◆ **TEXTAUSZUG**
1.1 Jugend und Ausbildung

Löwenthal wurde am 8. Dezember 1922 als Sohn des jüdischen Kaufmanns Julius Löwenthal und einer zum jüdischen Glauben konvertierten evangelischen Christin in Berlin geboren. Während der Zeit des Nationalsozialismus waren er und sein Vater zeitweise im Konzentrationslager Sachsenhausen inhaftiert. Seine Großeltern – Emil Löwenthal (1857-1943), Möbelhändler aus Flensburg und dort Vorsteher der jüdischen Gemeinde; Johanna Löwenthal (1861-1944) – wurden ins Ghetto Theresienstadt deportiert und in der Shoa ermordet. Durch Glück und verwandtschaftliche Verbindungen der Mutter überlebte er als Mitarbeiter eines kriegswichtigen Optikbetriebes. [1] Den Einmarsch der Roten Armee empfand er als Befreiung und Rettung. Als ein Soldat der Roten Armee ihn als vermeintlichen SS-Angehörigen erschießen wollte, konnte er durch Singen des Kaddisch seine jüdische Abstammung glaubhaft machen.[1]

1.2 Journalist in Berlin

1946 begann Löwenthal ein Medizinstudium an der Friedrich-Wilhelms-Universität zu Berlin und arbeitete zugleich für den Rundfunksender im amerikanischen Sektor (RIAS), bei dem er eine eigene Ratgeber- und Reportagensendung erhielt. Die Machtübernahme kommunistischer Funktionäre im Ostsektor der Stadt empfand er als eine zweite Gleichschaltung. So schränkte z. B. die SED-Jugendorganisation FDJ seine wissenschaftliche Arbeit zunehmend ein. 1948 berichtete er kritisch von der kommunistischen Einflussnahme auf die Universität Unter den Linden, woraufhin die „SED-Verwaltungsdirektorin“ Anna von Pritzbuer ihm während der Reportage das Mikrofonkabel durchtrennte.[1] Nachdem er wegen seiner Reportertätigkeit verbal und körperlich bedroht worden war, brach er das Studium im Ostteil Berlins ab. In West-Berlin wurde er einer der studentischen Mitbegründer der Freien Universität Berlin. Ab 1951 war er stellvertretender Programmdirektor des RIAS und des SFB. Fünf Jahre lang arbeitete er bei der OECD in Paris. 1963 kam er, zunächst als Redaktionsleiter in Brüssel, zum ZDF.

◆ **MATERIAL**
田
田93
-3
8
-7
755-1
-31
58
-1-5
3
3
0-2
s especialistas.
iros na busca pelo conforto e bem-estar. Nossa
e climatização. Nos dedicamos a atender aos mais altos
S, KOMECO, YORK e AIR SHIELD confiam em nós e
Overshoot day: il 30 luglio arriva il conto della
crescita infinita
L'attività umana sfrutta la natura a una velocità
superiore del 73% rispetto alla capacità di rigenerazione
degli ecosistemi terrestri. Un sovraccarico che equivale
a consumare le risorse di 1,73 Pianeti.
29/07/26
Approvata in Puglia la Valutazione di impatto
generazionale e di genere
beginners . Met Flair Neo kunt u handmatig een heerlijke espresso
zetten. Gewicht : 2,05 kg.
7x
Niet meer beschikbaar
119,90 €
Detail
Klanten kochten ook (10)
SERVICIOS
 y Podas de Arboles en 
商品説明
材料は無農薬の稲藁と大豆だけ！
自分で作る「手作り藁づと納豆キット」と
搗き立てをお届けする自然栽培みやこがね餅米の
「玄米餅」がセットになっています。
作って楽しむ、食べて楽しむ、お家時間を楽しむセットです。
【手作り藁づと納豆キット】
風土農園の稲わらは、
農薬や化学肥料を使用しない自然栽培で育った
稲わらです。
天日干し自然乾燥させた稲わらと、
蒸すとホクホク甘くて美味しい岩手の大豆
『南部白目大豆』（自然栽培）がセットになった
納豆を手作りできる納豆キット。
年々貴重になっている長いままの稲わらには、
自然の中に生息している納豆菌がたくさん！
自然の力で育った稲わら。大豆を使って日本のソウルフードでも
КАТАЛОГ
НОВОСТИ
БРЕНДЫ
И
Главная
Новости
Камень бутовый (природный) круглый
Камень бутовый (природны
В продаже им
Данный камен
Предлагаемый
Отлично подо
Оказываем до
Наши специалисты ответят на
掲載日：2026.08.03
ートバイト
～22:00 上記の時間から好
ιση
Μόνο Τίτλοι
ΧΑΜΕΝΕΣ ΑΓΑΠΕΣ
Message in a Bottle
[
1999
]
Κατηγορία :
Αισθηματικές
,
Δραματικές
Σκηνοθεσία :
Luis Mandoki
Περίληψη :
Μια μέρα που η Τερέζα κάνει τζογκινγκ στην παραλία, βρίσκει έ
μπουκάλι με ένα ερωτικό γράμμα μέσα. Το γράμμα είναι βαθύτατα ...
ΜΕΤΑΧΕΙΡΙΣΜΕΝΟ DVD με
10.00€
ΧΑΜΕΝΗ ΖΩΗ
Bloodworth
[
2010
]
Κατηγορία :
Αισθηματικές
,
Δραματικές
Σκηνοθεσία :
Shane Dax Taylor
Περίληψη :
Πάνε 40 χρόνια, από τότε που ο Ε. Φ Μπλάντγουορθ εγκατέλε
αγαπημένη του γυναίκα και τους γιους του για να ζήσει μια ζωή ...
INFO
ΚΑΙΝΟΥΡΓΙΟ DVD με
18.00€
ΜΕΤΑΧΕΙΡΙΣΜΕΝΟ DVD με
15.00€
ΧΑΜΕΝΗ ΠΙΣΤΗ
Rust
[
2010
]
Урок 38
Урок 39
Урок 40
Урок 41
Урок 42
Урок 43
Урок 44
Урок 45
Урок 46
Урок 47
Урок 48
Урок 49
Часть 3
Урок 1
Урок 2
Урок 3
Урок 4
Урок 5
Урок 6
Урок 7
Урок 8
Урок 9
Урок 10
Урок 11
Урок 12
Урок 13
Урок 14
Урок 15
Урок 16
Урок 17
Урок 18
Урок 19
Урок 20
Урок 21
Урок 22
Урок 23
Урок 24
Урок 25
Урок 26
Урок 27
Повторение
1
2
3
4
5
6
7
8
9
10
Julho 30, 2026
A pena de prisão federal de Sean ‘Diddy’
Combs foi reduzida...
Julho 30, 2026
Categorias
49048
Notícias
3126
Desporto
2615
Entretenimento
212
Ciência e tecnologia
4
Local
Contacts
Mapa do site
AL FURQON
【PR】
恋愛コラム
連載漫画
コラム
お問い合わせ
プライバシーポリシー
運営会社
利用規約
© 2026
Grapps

◆ **AUFGABEN**
(A) An welcher Universität begann Löwenthal laut dem Text über sein Leben 1946 ein Medizinstudium?
(B) Nimm den Text über Löwenthals Leben nach seinem letzten Satz wieder auf und schreib ihn weiter.

◆ **ANTWORTEN**
(A) An der Friedrich-Wilhelms-Universität zu Berlin.

(B)
1.3 Journalist in Mainz und Leitung des ZDF-Magazins

1968 übertrug ihm der Fernsehrat einstimmig die Leitung des ZDF-Magazins, das er vom 8. Januar 1969 bis zum 23. Dezember 1987 moderierte. Im Zuge der aufkommenden Außerparlamentarischen Opposition (APO) und Willy Brandts neuer Ostpolitik entfernte er sich innerlich von der SPD.[1]

Das ZDF-Magazin gilt als das letzte konservative Politmagazin im deutschen öffentlich-rechtlichen Rundfunk. In der Sendung befasste es sich unter Löwenthals Leitung vor allem mit Menschenrechtsverletzungen in der DDR. Viele TV-Beiträge befassten sich mit den harten Verfolgungsmaßnahmen des SED-Regimes gegen Ausreiseantragssteller, politische Gegner und Dissidenten sowie mit den harten Haftbedingungen für politische Häftlinge in der DDR. Die Berichterstattung über innenpolitische Themen der Bundesrepublik wandte sich meist gegen die regierende SPD-FDP-Koalition. Deren Ostpolitik bezeichnete er unter Anderem als „Wandel durch Anbiederung“. APO-Studenten sah er als „marxistische Wirrköpfe, die einem neuen Totalitarismus (und Terrorismus) den Boden bereiten“.[1] Seine Vorträge an Universitäten wurden von Störmanövern und tätlichen Angriffen begleitet.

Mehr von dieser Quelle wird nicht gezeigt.